Des subventions et financements…
« Grâce au Projet d’appui à la diversification agricole (PADA) de la Banque mondiale, j’ai bénéficié d’une subvention à hauteur de 14,6 millions francs CFA qui m’ont permis de construire 5 bassins piscicoles pour produire des alevins de tilapia et de clarias, d’acheter un groupe électrogène de grande capacité et de réaliser un forage », a-t-elle déclaré, citant le projet PROVAC qui lui a permis de renforcer ses capacités en pisciculture en Egypte en 2010. « C’est vraiment en 2010 avec le projet PROVAC que j’ai compris que ma réussite dans le secteur est garantie. Avec les différentes formations, j’avais une confiance inégalable en moi-même. Plus rien ne m’arrêtait et cette peur qui m’animait par le passé, s’est totalement dissipée. J’ai pris de la confiance et je discutais d’égale même avec les hommes qui étaient dans la pisciculture avant moi », a-t-elle témoigné, satisfaite. Si actuellement, les difficultés de la quinquagénaire se résument essentiellement au financement des gros projets du site (le complexe agro-piscicole étant financé à plus de 60% sur fonds propre), les difficultés du départ étaient liées à la situation du site.
Des difficultés et couronnement…
« Au départ, le site était une mangrove, donc un domaine naturel des reptiles, varans, caïmans qui facilement se nourrissaient des produits d’élevage, de pisciculture et même du maraichage.
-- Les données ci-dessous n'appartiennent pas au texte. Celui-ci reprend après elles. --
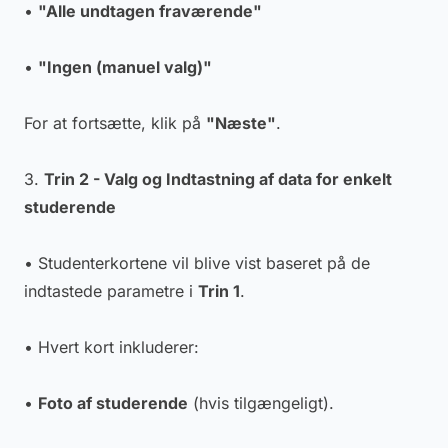
•
"Alle undtagen fraværende"
•
"Ingen (manuel valg)"
For at fortsætte, klik på
"Næste"
.
3.
Trin 2 - Valg og Indtastning af data for enkelt
studerende
• Studenterkortene vil blive vist baseret på de
indtastede parametre i
Trin 1
.
• Hvert kort inkluderer:
•
Foto af studerende
(hvis tilgængeligt).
Les poissons aussi se reproduisaient de façon anarchique, ce qui fait qu’ils ne grossissaient pas. Moi-même, je dois parcourir, tous les samedis, près de 40 kilomètres à moto pour arriver sur le site. Du coup, je tombais de temps à autre malade », a-t-elle martelé. Mais ses efforts ont été couronnés puisqu’en 2013, dame Eugénie Faïzoun a été récompensée par l’Agence japonaise de coopération internationale (JICA) qui lui a décerné le prix de la meilleure piscicultrice. Ce qui lança à nouveau cette passionnée de la pisciculture. S’agissant des défis, elle ambitionne empoissonner davantage pour accroître sa production, mais également veut s’investir dans la production de gros poissons.
Des perspectives…
« Mon rêve est de devenir, les prochaines années, la principale piscicultrice du Bénin. Je veux me faire remarquer par la qualité de mes poissons », a-t-elle formulé. A l’en croire, le marché de poissons existe au Bénin et même dans la sous-région. ‘’Les gens viennent beaucoup sur le site pour s’approvisionner en poissons parce que je fais du poisson bio, très succulents’’. « Pour le moment, j’ai du mal à prendre les grandes commandes des restaurants parce que je n’arrive pas encore à satisfaire tous les ménages qui affluent vers moi pour la qualité de mes poissons », a-t-elle affirmé, conseillant qu’ « en toute chose, il y a des hauts et des bas. Devant les difficultés, il ne faut jamais renoncer. Seules les battantes comme moi, arrivent toujours à réussir ». Eugénie Faïzoun, teint bronzé et native de Savalou (centre-Bénin), s’est mariée à l’âge de 29 ans. Elle est mère de deux filles qui poursuivent actuellement leurs études au Canada.